WASHINGTON — If the 5th Circuit Court of Appeals’ ruling in the matter of Hopwood vs. Texas is a body blow for affirmative action, minority advocates in higher education are trying hard not to show it.

“People are disquieted, but they are not panicking,” says Ted Shaw, deputy general counsel of the NAACP Legal Defense Fund (NAACP/LDF). “They are going to wait and see what the Supreme Court says.”

His statement came as the NAACP/LDF awaited word from the Supreme Court about whether it will review the 5th Circuit’s ruling to overturn affirmative action in the admissions process for University of Texas at Austin law school applicants.

In a March 18 ruling on Hopwood vs.
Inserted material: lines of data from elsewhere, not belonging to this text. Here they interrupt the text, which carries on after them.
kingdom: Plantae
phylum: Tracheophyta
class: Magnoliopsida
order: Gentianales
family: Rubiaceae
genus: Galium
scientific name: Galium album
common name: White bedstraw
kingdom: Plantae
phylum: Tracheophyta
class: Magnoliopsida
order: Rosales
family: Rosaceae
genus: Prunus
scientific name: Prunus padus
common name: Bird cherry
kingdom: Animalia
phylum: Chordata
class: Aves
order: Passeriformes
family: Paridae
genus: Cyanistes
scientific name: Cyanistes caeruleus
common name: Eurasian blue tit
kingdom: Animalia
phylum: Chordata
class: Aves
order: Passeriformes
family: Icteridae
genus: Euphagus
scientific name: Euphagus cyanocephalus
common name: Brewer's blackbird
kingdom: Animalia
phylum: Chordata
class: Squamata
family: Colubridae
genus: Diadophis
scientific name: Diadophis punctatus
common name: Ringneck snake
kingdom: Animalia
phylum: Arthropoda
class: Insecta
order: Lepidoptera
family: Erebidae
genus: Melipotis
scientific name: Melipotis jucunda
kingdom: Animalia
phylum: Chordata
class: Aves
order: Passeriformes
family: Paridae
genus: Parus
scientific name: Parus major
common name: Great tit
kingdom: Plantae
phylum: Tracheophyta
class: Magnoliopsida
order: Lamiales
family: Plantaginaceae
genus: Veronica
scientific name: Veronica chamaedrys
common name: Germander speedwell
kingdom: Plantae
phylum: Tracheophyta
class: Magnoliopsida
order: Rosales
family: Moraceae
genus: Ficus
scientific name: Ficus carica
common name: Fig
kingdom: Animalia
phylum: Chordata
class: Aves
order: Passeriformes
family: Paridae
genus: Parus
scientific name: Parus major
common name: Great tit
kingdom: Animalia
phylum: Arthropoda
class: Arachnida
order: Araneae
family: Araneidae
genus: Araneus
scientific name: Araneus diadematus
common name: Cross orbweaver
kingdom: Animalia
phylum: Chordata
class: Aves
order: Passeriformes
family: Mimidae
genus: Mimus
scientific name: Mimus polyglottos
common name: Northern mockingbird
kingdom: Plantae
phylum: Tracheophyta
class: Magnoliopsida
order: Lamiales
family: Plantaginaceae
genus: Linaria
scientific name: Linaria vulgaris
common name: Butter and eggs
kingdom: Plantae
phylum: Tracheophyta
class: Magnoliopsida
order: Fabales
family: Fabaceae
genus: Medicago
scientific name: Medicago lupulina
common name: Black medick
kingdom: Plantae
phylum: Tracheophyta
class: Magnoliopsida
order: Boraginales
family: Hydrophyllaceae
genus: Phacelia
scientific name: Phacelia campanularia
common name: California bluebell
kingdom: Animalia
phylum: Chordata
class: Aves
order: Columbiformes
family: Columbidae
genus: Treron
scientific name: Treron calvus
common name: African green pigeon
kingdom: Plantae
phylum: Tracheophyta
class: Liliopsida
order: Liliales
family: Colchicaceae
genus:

State of Texas, a three-judge panel ruled that the University of Texas should not give preferred treatment to minority applicants to the public law school and declared unconstitutional the practice of racial preference in admissions.

The action by the 5th U.S. Circuit Court of Appeals applies only to Texas, Louisiana and Mississippi but, if upheld by the high court, would further unravel the fabric of affirmation action remedies now in widespread use throughout higher education.

The state of Texas and the NAACP/LDF, the nation’s chief nonprofit civil rights litigator, both requested a review by the Supreme Court.

Shaw’s characterization of the approach of supporters — and practitioners — of affirmative action suggests that they are taking a deliberate, carefully thought-out strategy for engaging what could be the climactic legal battle of the century over race.